Messerli's collections of poetry published before his 2002 FCPA grant include Dinner on the Lawn (1979), Some Distance (1982), River to Rivet: A Manifesto (1985), Maxims from My Mother's Milk (1988), and After (1998). As a playwright, under the pseudonym Kier Peters, Messerli has written numerous plays including The The Confirmation (1993) and Past Present Future Tense (1994). Messerli continues to write his annual cultural memoirs, publishing My Year 2003 in book form and My Year 2002 online. Messerli's 2002 Grants to Artists award supported the writing and publication of My Year 2002. FCPA-supported Bow Down (2002) features Messerli's poetry accompanied by the art of John Baldessari.
Since his 2002 Grants to Artists award, Messerli has authored the collections of poetry First Words (2005) and Dark (2012), and the plays A Dog Tries to Kiss the Sky: Six Short Plays (2004) and Wonder (2013). His work has appeared in such publications as the Paris Review, New American Writing, Lowlands Review, Rhizome, Sideshow, Painted Bride Quarterly, and Conjunctions. He frequently publishes reviews, essays, and other information on his six blogs, as well as in national and international journals such as Rain Taxi, Sibila (Brazil), Nth Position (England), and elsewhere. Messerli has read and performed at venues including St. Mark's Literary Center, San Francisco State University, The John F. Kennedy Center for the Performing Arts, Los Angeles Poetry Festival, Los Angeles County Museum of Art, and Museum of Contemporary Art, Chicago.

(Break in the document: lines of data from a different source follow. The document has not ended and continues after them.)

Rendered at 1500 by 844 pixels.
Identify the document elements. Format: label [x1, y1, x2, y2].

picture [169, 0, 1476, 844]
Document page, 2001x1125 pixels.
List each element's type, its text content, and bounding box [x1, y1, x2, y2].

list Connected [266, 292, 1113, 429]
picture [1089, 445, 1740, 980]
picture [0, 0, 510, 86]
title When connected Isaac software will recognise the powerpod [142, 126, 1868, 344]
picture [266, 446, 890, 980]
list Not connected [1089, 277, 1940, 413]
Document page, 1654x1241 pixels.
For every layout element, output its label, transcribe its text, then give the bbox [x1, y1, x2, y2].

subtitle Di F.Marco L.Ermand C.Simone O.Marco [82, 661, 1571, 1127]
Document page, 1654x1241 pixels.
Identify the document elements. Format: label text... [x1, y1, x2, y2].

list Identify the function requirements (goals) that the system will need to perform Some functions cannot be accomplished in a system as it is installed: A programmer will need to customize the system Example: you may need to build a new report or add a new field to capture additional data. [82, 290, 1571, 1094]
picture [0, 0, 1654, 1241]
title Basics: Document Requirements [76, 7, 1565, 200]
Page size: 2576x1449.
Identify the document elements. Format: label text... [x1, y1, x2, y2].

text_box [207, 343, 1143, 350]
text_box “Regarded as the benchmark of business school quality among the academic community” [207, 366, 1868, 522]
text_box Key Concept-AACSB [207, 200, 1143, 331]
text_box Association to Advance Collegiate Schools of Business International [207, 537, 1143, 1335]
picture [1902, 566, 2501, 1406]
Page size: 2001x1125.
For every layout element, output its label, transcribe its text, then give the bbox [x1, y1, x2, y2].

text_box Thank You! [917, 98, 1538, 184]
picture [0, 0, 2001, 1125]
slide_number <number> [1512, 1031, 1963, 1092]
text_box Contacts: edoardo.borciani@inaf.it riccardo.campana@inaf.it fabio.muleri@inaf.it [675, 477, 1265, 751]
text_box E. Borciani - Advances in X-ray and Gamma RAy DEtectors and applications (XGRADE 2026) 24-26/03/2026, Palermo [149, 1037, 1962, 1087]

In 2004, after his 2002 FCPA grant Messerli was named Officier of the Order of Arts and Letters by the French Government. Prior to his 2002 Grants to Artists award, Messerli received an American Literary Translators Association Award for Contributions to Translation, a National Poetry Series Biennial Harry Ford Editor's Award for Poetry (1994), and a National Book Award for Publishing (1998).
Messerli graduated with a B.A., an M.A., and a Ph.D. in English from the University of Maryland, in 1969, 1974, and 1979, respectively. He has taught at Temple University, Occidental College, California Arts Institute, Otis College of Art and Design, and California Institute of Technology.